Strangely, if a person were to take the place of the microphone in this same room and listen to the same person speak, they would not perceive it at all them same way. This is because our brain has the ability to sort out all these sound waves (called early reflections) bouncing off surfaces and competing with the original sound wave. In fact, our brain is HIGHLY attuned to these delays.. so much so that this is how we are able to determine the direction and distance from which a sound is coming. This is a function of our ear structure as well as having one ear on each side or our head. The little computer microphone doesn’t have these advantages*, so listeners at the other end just get a mash-up of all the sound bouncing around the room with different timings and loudness levels.

So why do some Zoom meetings sound worse than others? Well, there could be several contributing factors, but the primary culprit is frequently room size. The smaller the room, the closer the reflective surfaces for sound to careen off of. Sound energy falls off predictably (with some atmospheric variables) over time, because the speed of sound is a constant (again with some atmospheric variables), and decays to roughly half its energy for every doubling of distance. So a larger room, while subject to the same early reflections as the small room, will be much less affected by them since they will have lost much of their energy by the time they travel to a distant wall and bounce back.

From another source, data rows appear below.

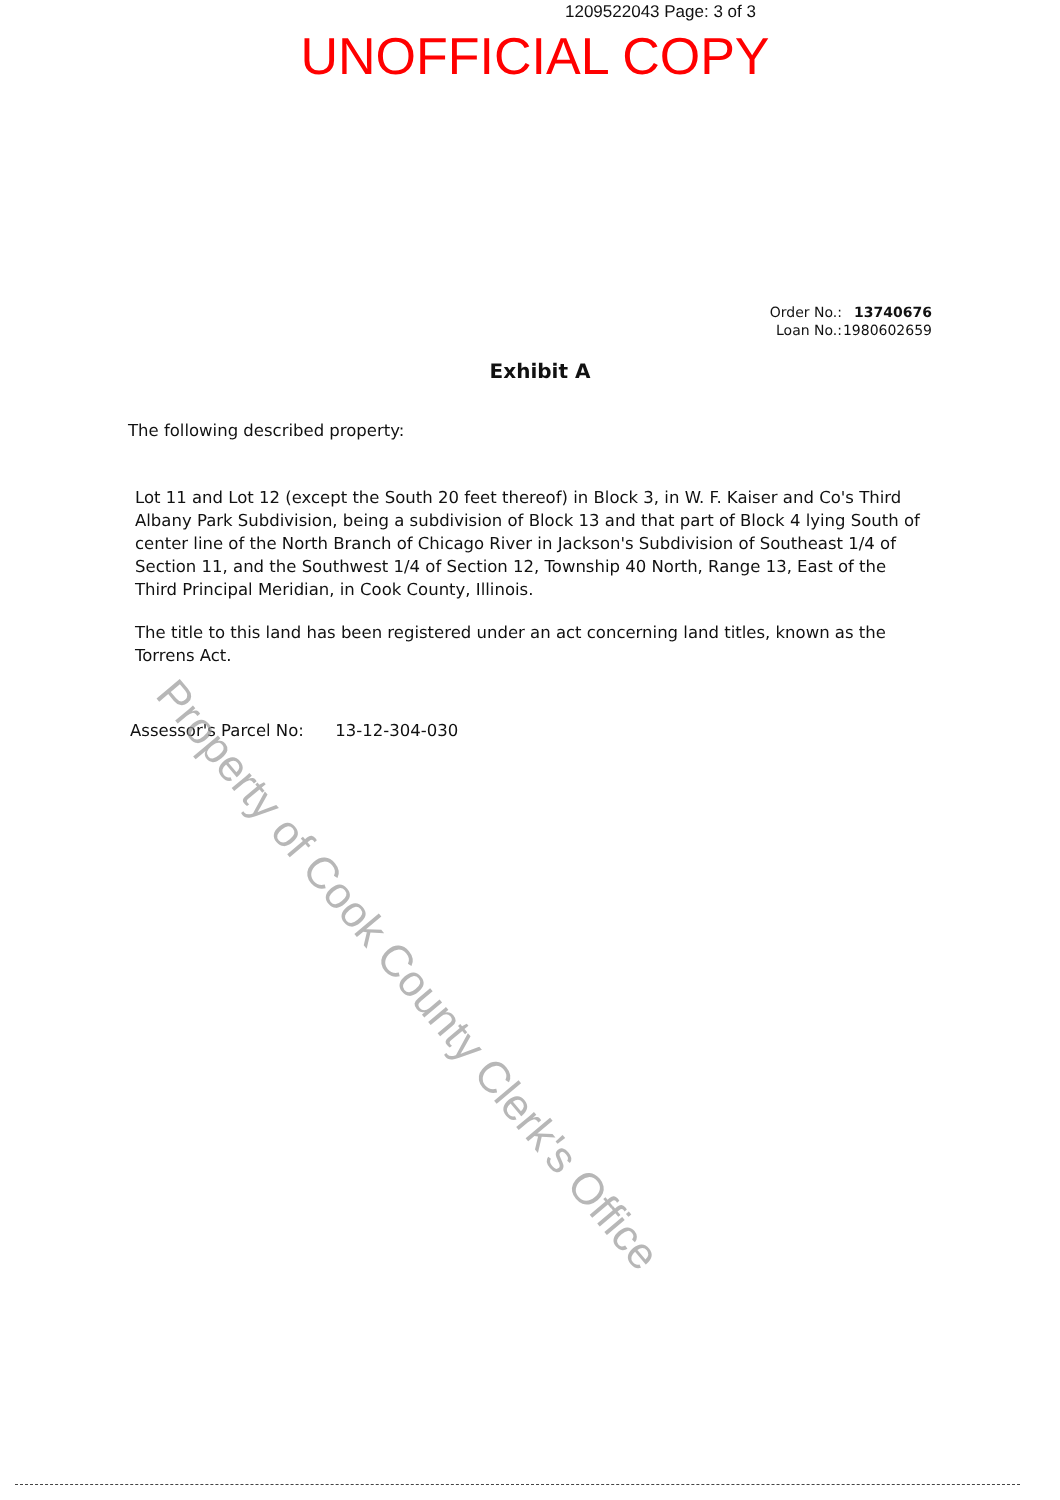1209522043 Page: 3 of 3
UNOFFICIAL COPY
Order No.: 13740676
Loan No.: 1980602659
Exhibit A
The following described property:
Lot 11 and Lot 12 (except the South 20 feet thereof) in Block 3, in W. F. Kaiser and Co's Third Albany Park Subdivision, being a subdivision of Block 13 and that part of Block 4 lying South of center line of the North Branch of Chicago River in Jackson's Subdivision of Southeast 1/4 of Section 11, and the Southwest 1/4 of Section 12, Township 40 North, Range 13, East of the Third Principal Meridian, in Cook County, Illinois.
The title to this land has been registered under an act concerning land titles, known as the Torrens Act.
Assessor's Parcel No: 13-12-304-030
Property of Cook County Clerk's Office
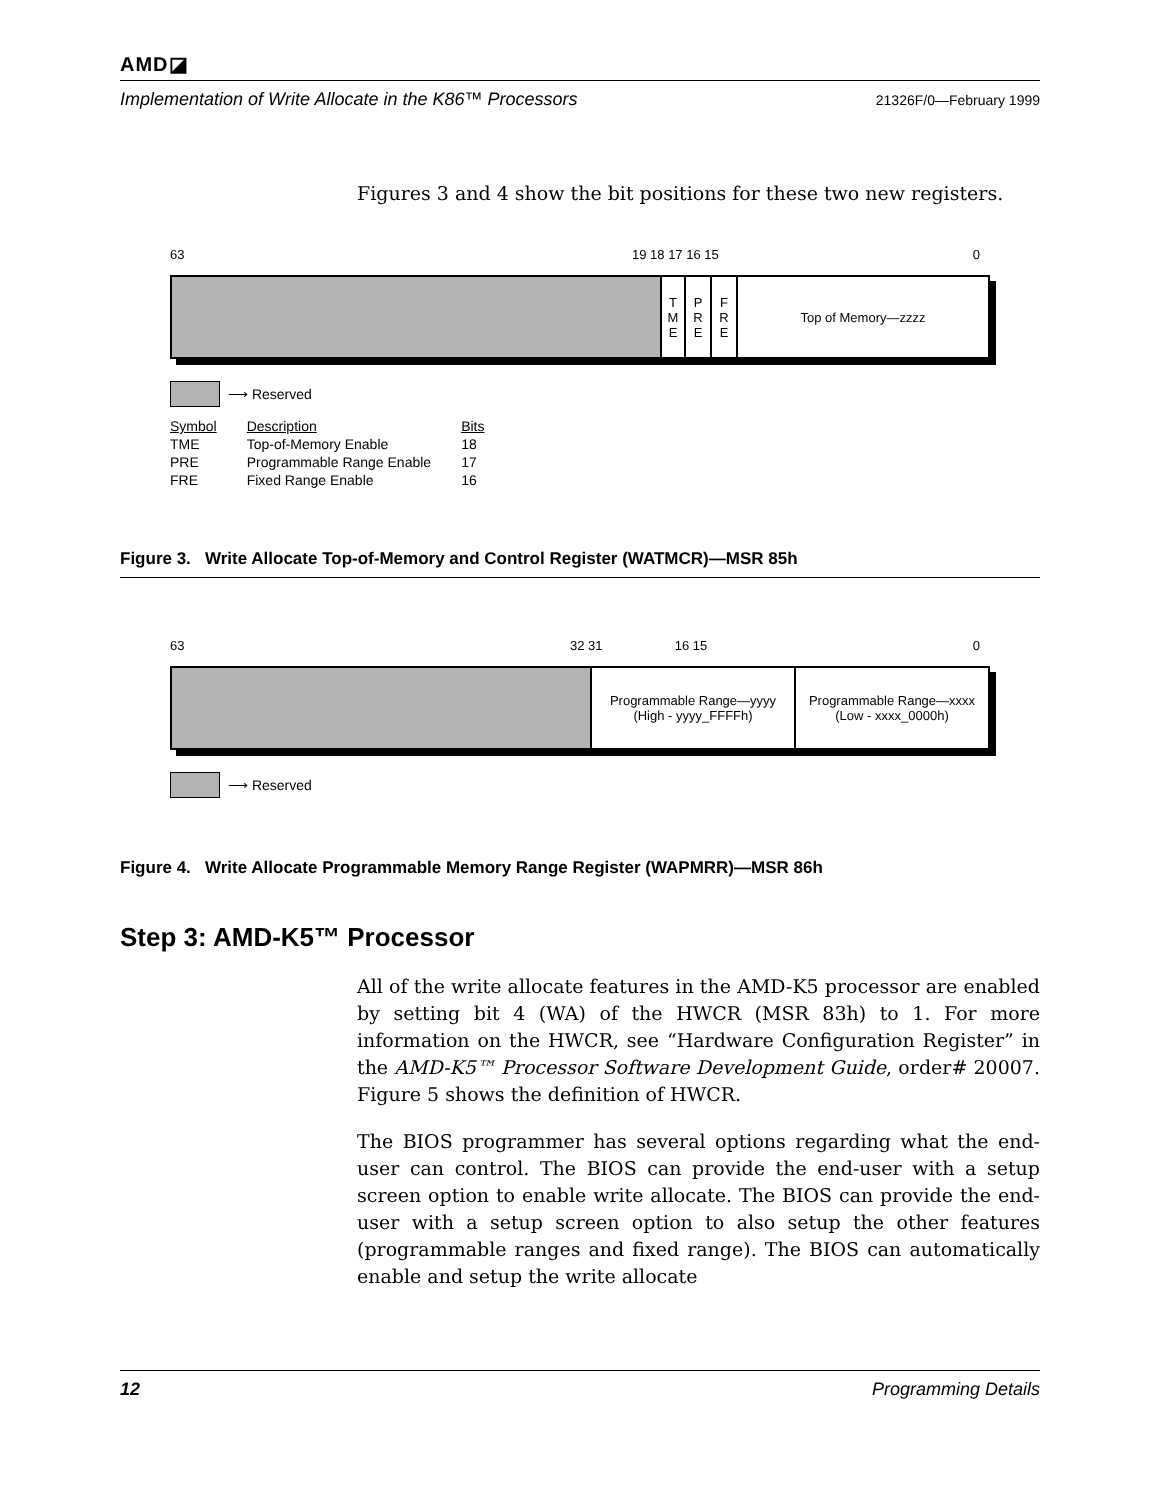AMD◪
Implementation of Write Allocate in the K86™ Processors 21326F/0—February 1999
Figures 3 and 4 show the bit positions for these two new registers.
63 19 18 17 16 15 0
T
M
E
P
R
E
F
R
E
Top of Memory—zzzz
⟶ Reserved
| Symbol | Description | Bits |
| --- | --- | --- |
| TME | Top-of-Memory Enable | 18 |
| PRE | Programmable Range Enable | 17 |
| FRE | Fixed Range Enable | 16 |
Figure 3. Write Allocate Top-of-Memory and Control Register (WATMCR)—MSR 85h
63 32 31 16 15 0
Programmable Range—yyyy
(High - yyyy_FFFFh)
Programmable Range—xxxx
(Low - xxxx_0000h)
⟶ Reserved
Figure 4. Write Allocate Programmable Memory Range Register (WAPMRR)—MSR 86h
Step 3: AMD-K5™ Processor
All of the write allocate features in the AMD-K5 processor are enabled by setting bit 4 (WA) of the HWCR (MSR 83h) to 1. For more information on the HWCR, see “Hardware Configuration Register” in the AMD-K5™ Processor Software Development Guide, order# 20007. Figure 5 shows the definition of HWCR.
The BIOS programmer has several options regarding what the end-user can control. The BIOS can provide the end-user with a setup screen option to enable write allocate. The BIOS can provide the end-user with a setup screen option to also setup the other features (programmable ranges and fixed range). The BIOS can automatically enable and setup the write allocate
12 Programming Details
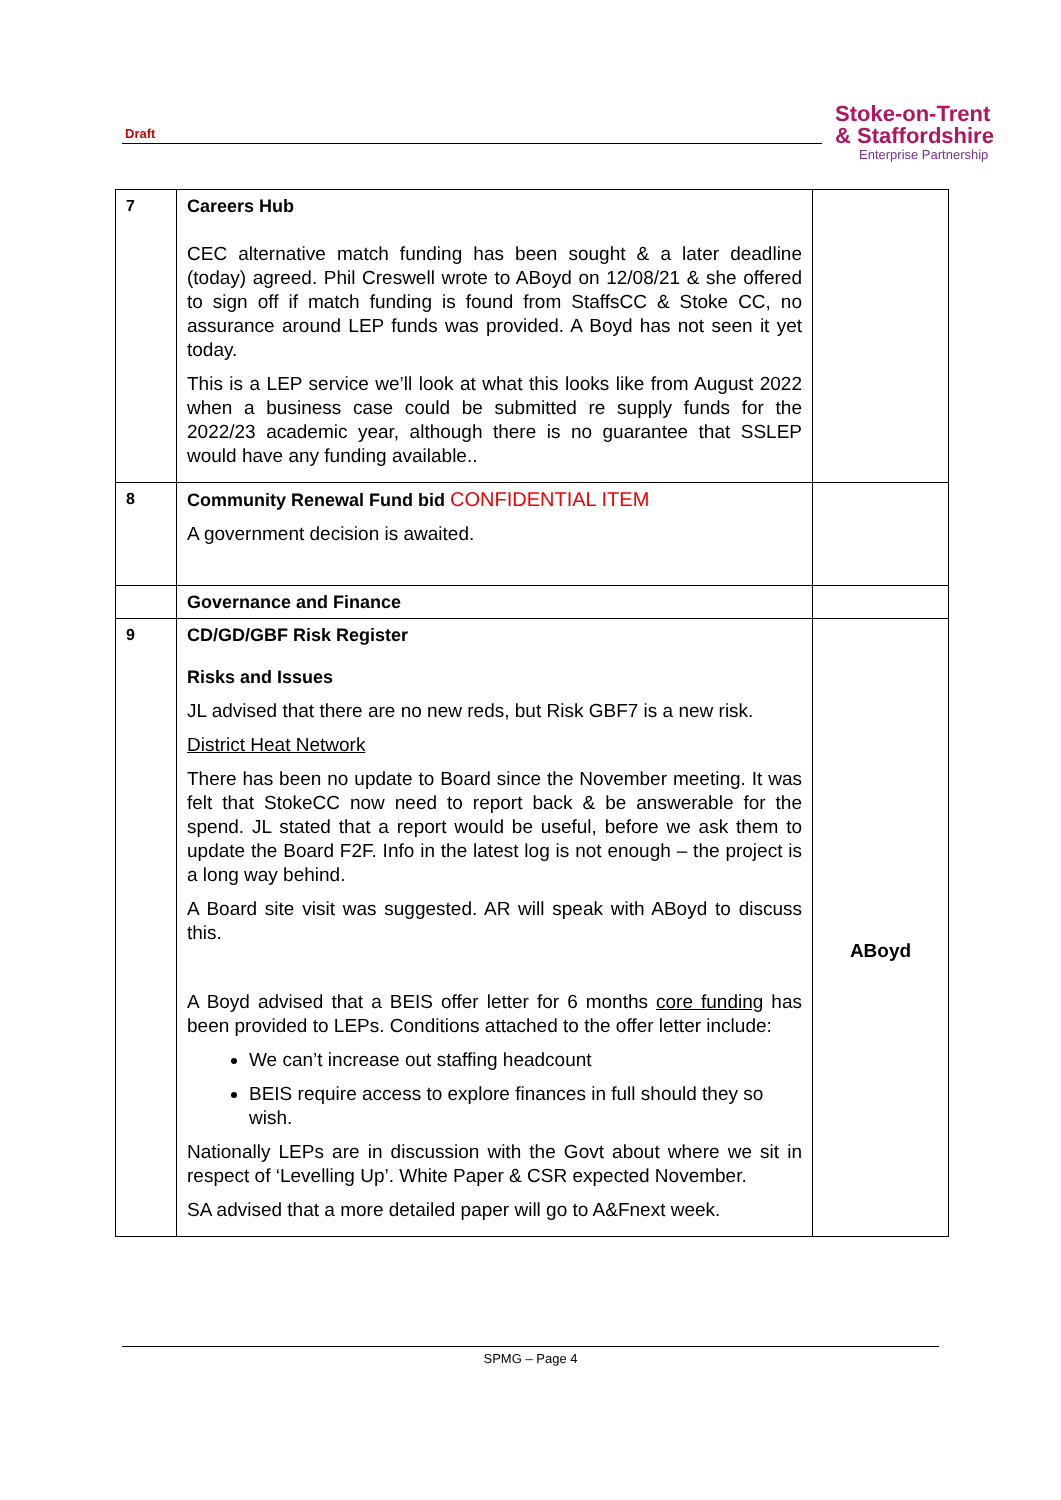Draft
Stoke-on-Trent
& Staffordshire
Enterprise Partnership
| 7 | Careers Hub CEC alternative match funding has been sought & a later deadline (today) agreed. Phil Creswell wrote to ABoyd on 12/08/21 & she offered to sign off if match funding is found from StaffsCC & Stoke CC, no assurance around LEP funds was provided. A Boyd has not seen it yet today. This is a LEP service we’ll look at what this looks like from August 2022 when a business case could be submitted re supply funds for the 2022/23 academic year, although there is no guarantee that SSLEP would have any funding available.. | |
| 8 | Community Renewal Fund bid CONFIDENTIAL ITEM A government decision is awaited. | |
| | Governance and Finance | |
| 9 | CD/GD/GBF Risk Register Risks and Issues JL advised that there are no new reds, but Risk GBF7 is a new risk. District Heat Network There has been no update to Board since the November meeting. It was felt that StokeCC now need to report back & be answerable for the spend. JL stated that a report would be useful, before we ask them to update the Board F2F. Info in the latest log is not enough – the project is a long way behind. A Board site visit was suggested. AR will speak with ABoyd to discuss this. A Boyd advised that a BEIS offer letter for 6 months core funding has been provided to LEPs. Conditions attached to the offer letter include: We can’t increase out staffing headcount BEIS require access to explore finances in full should they so wish. Nationally LEPs are in discussion with the Govt about where we sit in respect of ‘Levelling Up’. White Paper & CSR expected November. SA advised that a more detailed paper will go to A&Fnext week. | ABoyd |
SPMG – Page 4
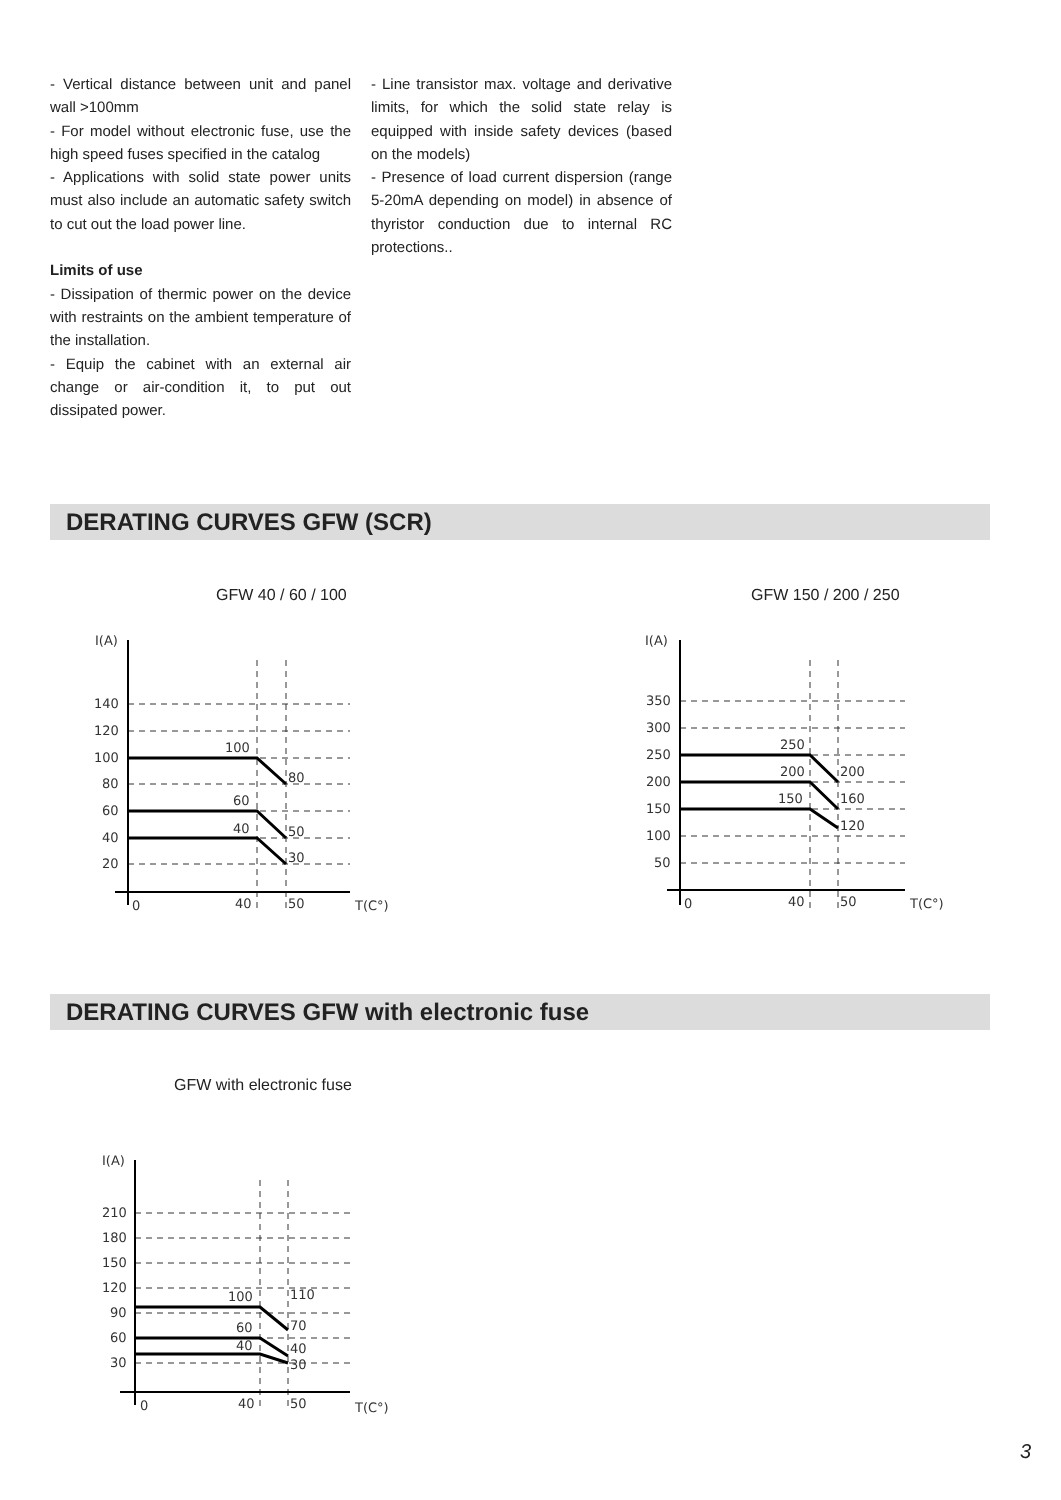- Vertical distance between unit and panel wall >100mm
- For model without electronic fuse, use the high speed fuses specified in the catalog
- Applications with solid state power units must also include an automatic safety switch to cut out the load power line.
Limits of use
- Dissipation of thermic power on the device with restraints on the ambient temperature of the installation.
- Equip the cabinet with an external air change or air-condition it, to put out dissipated power.
- Line transistor max. voltage and derivative limits, for which the solid state relay is equipped with inside safety devices (based on the models)
- Presence of load current dispersion (range 5-20mA depending on model) in absence of thyristor conduction due to internal RC protections..
DERATING CURVES GFW (SCR)
GFW 40 / 60 / 100 GFW 150 / 200 / 250
I(A)
140
120
100
80
60
40
20
100
80
60
40
50
30
0
40
50
T(C°)
I(A)
350
300
250
200
150
100
50
250
200
150
200
160
120
0
40
50
T(C°)
DERATING CURVES GFW with electronic fuse
GFW with electronic fuse
I(A)
210
180
150
120
90
60
30
100
110
60
70
40
40
30
0
40
50
T(C°)
3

Another consideration would be the delayed arrival of the reflected sound. Early reflections arriving at our ear delayed by less than 30 milliseconds (ms) or so are not perceived as a discreet echo, but rather as a tonal shift or even a “thickening” of the original.. Back in my recording engineer days I used this intentionally as a technique applied to main vocals or solo instruments to make them “pop” in a mix. My go-to move was to create two copies of the main track in ProTools (a digital audio workstation), delay one 8ms and one 15ms, pan them hard left/right, and apply a slight pitch shift up/down to each. But that’s another story… back to early reflections. Delays greater than 30-35ms are heard as a second iteration of the original, or an echo. Most small rooms will have at a minimum 6 parallel surface (wall, ceiling, and floor) all close enough to each other so the spoken word bounces back and forth between these parallel planes, and since the distance is short, they contain enough energy to make the trip many times before they dissipate into irrelevance. For each set of parallel planes. No wonder it’s a mess.

To further complicate matters, there are first, second, third, and to some degree forth order reflections to contend with. This refers to the number of surfaces encountered from source to microphone or ear. So far we’ve mostly been talking about the first order variety where angle of incidence equals angle of reflection (now, was that high school trig or middle school science?), but all the other angles come into play as well. Imagine if the room were covered with mirrors. How many ways could shine light on the computer microphone with a laser pointer? Probably more than four, but sound waves dissipate faster than laser light.

So that’s the conundrum. In part II we’ll take a looks at some solutions.

*On an interesting side-note, there have been many advocates in the recording community of what is generally referred to a ‘binaural recording’. This frequently takes shape as a human head constructed from a non-resonant material with two microphone places where human ears would be located.